Now 24 countries, including Australia, the U.S., Canada and Switzerland, are pushing for discussion on whether the convention could be used to block their use for domestic law enforcement as well.
"We believe these chemicals pose a serious challenge for the convention," the states said in a joint statement in December.
The letter noted "inherent safety risks that include potential long-term health effects."
For decades before being discovered by drug dealers, carfentanil and substances like it were researched as chemical weapons by the U.S., U.K., Russia, Israel, China, the Czech Republic and India, according to publicly available documents.
"It's a weapon," said Andrew Weber, assistant secretary of defense for nuclear, chemical and biological defense programs from 2009 to 2014.
"Companies shouldn't be just sending it to anybody."
Forms of fentanyl are suspected in an unsuccessful 1997 attempt by Mossad agents to kill a Hamas leader in Jordan, and were used to lethal effect by Russian forces against Chechen separatists who took hundreds of hostages at a Moscow theater in 2002.
The theater siege prompted the U.S. to develop strategies to counter carfentanil's potential use as a tool of war or terrorism, said Weber.
"Countries that we are concerned about were interested in using it for offensive purposes," he said. "We are also concerned that groups like ISIS could order it commercially."
More recently, dealers discovered that vast profits could be made by cutting fentanyls into illicit drugs.
In fiscal year 2014, U.S. authorities seized just 3.7 kilograms (8.1 pounds) of fentanyl.
This fiscal year, through just mid-July, they seized 134.1 kilograms (295 pounds), Customs and Border Protection data show.

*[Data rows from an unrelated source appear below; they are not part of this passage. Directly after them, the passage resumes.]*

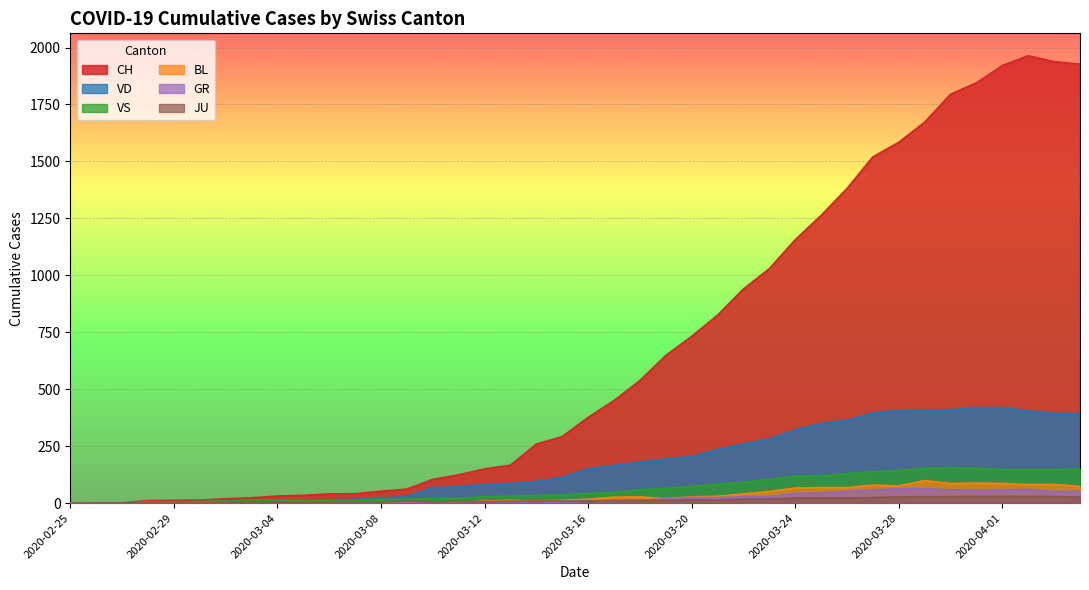

Reading left to right, what are all the values shown in this chart?

CH: 2020-02-25=0	2020-02-26=0	2020-02-27=1	2020-02-28=11	2020-02-29=12	2020-03-01=13	2020-03-02=19	2020-03-03=23	2020-03-04=31	2020-03-05=34	2020-03-06=40	2020-03-07=41	2020-03-08=52	2020-03-09=61	2020-03-10=104	2020-03-11=124	2020-03-12=150	2020-03-13=166	2020-03-14=259	2020-03-15=292	2020-03-16=376	2020-03-17=450	2020-03-18=538	2020-03-19=648	2020-03-20=732	2020-03-21=825	2020-03-22=940	2020-03-23=1029	2020-03-24=1156	2020-03-25=1263	2020-03-26=1381	2020-03-27=1520	2020-03-28=1584	2020-03-29=1672	2020-03-30=1795	2020-03-31=1845	2020-04-01=1921	2020-04-02=1964	2020-04-03=1938	2020-04-04=1927
VD: 2020-02-25=0	2020-02-26=0	2020-02-27=0	2020-02-28=4	2020-02-29=4	2020-03-01=4	2020-03-02=6	2020-03-03=8	2020-03-04=11	2020-03-05=14	2020-03-06=15	2020-03-07=16	2020-03-08=22	2020-03-09=29	2020-03-10=68	2020-03-11=72	2020-03-12=81	2020-03-13=86	2020-03-14=95	2020-03-15=113	2020-03-16=151	2020-03-17=165	2020-03-18=180	2020-03-19=194	2020-03-20=204	2020-03-21=236	2020-03-22=259	2020-03-23=281	2020-03-24=322	2020-03-25=350	2020-03-26=363	2020-03-27=396	2020-03-28=407	2020-03-29=409	2020-03-30=410	2020-03-31=419	2020-04-01=419	2020-04-02=405	2020-04-03=394	2020-04-04=392
VS: 2020-02-25=0	2020-02-26=0	2020-02-27=0	2020-02-28=6	2020-02-29=6	2020-03-01=7	2020-03-02=10	2020-03-03=12	2020-03-04=13	2020-03-05=11	2020-03-06=12	2020-03-07=12	2020-03-08=16	2020-03-09=17	2020-03-10=20	2020-03-11=21	2020-03-12=28	2020-03-13=30	2020-03-14=34	2020-03-15=36	2020-03-16=42	2020-03-17=47	2020-03-18=59	2020-03-19=64	2020-03-20=73	2020-03-21=83	2020-03-22=92	2020-03-23=104	2020-03-24=118	2020-03-25=119	2020-03-26=129	2020-03-27=138	2020-03-28=143	2020-03-29=153	2020-03-30=154	2020-03-31=153	2020-04-01=147	2020-04-02=147	2020-04-03=147	2020-04-04=150
BL: 2020-02-25=0	2020-02-26=0	2020-02-27=0	2020-02-28=0	2020-02-29=1	2020-03-01=1	2020-03-02=1	2020-03-03=1	2020-03-04=1	2020-03-05=1	2020-03-06=4	2020-03-07=4	2020-03-08=4	2020-03-09=4	2020-03-10=5	2020-03-11=3	2020-03-12=9	2020-03-13=12	2020-03-14=8	2020-03-15=12	2020-03-16=17	2020-03-17=26	2020-03-18=27	2020-03-19=19	2020-03-20=27	2020-03-21=30	2020-03-22=40	2020-03-23=51	2020-03-24=66	2020-03-25=68	2020-03-26=68	2020-03-27=79	2020-03-28=75	2020-03-29=99	2020-03-30=86	2020-03-31=88	2020-04-01=86	2020-04-02=81	2020-04-03=82	2020-04-04=73
GR: 2020-02-25=0	2020-02-26=0	2020-02-27=0	2020-02-28=0	2020-02-29=0	2020-03-01=0	2020-03-02=0	2020-03-03=0	2020-03-04=0	2020-03-05=0	2020-03-06=0	2020-03-07=0	2020-03-08=0	2020-03-09=0	2020-03-10=0	2020-03-11=0	2020-03-12=0	2020-03-13=0	2020-03-14=6	2020-03-15=0	2020-03-16=9	2020-03-17=9	2020-03-18=13	2020-03-19=18	2020-03-20=24	2020-03-21=24	2020-03-22=27	2020-03-23=29	2020-03-24=43	2020-03-25=45	2020-03-26=52	2020-03-27=58	2020-03-28=63	2020-03-29=63	2020-03-30=58	2020-03-31=58	2020-04-01=59	2020-04-02=60	2020-04-03=51	2020-04-04=52
JU: 2020-02-25=0	2020-02-26=1	2020-02-27=1	2020-02-28=1	2020-02-29=1	2020-03-01=1	2020-03-02=1	2020-03-03=1	2020-03-04=1	2020-03-05=2	2020-03-06=5	2020-03-07=5	2020-03-08=5	2020-03-09=8	2020-03-10=5	2020-03-11=6	2020-03-12=6	2020-03-13=8	2020-03-14=8	2020-03-15=9	2020-03-16=9	2020-03-17=11	2020-03-18=11	2020-03-19=12	2020-03-20=14	2020-03-21=13	2020-03-22=18	2020-03-23=18	2020-03-24=22	2020-03-25=23	2020-03-26=22	2020-03-27=25	2020-03-28=27	2020-03-29=28	2020-03-30=28	2020-03-31=29	2020-04-01=29	2020-04-02=29	2020-04-03=28	2020-04-04=27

Overdose rates have been skyrocketing.
Delegations of top Chinese and U.S. drug enforcement officials met in August and September to discuss opioids, but failed to produce a substantive announcement on carfentanil.
U.S. lawmakers are also looking for ways of cracking down on illegal imports — though it is unlikely Congress will pass any legislation this year.
Rep. Daniel Donovan, Jr., a Republican from New York, introduced a bill recently that would increase sentences for traffickers of opioids, including carfentanil.
It would also give the DEA power to issue emergency orders to classify new synthetic drugs for higher penalties.
In a statement, Donovan cited the AP investigation.
"We have to get fentanyl and its variants -- especially carfentanil -- and its traffickers off the streets immediately," Donovan said.
"They are, quite literally, killing people every day."
Last October, China added 116 synthetic drugs to its controlled substances list.
Acetylfentanyl, a weak fentanyl variant, was among them.
Several vendors contacted in September were willing to export carfentanil but refused to provide the far less potent acetylfentanyl.
Seven companies, however, offered to sell acetylfentanyl despite the ban.
Five offered fentanyl and two offered alpha-PVP, commonly known as flakka, which are also controlled substances in China.
Several vendors recommended shipping by EMS, the express mail service of state-owned China Postal Express & Logistics Co.
"EMS is a little slow than Fedex or DHL but very safe, more than 99% pass rate," a Yuntu Chemical Co. representative wrote in an email.
EMS declined comment.
A Yuntu representative hung up the phone when contacted by the AP and did not reply to emails.
Soon after, the company's website vanished.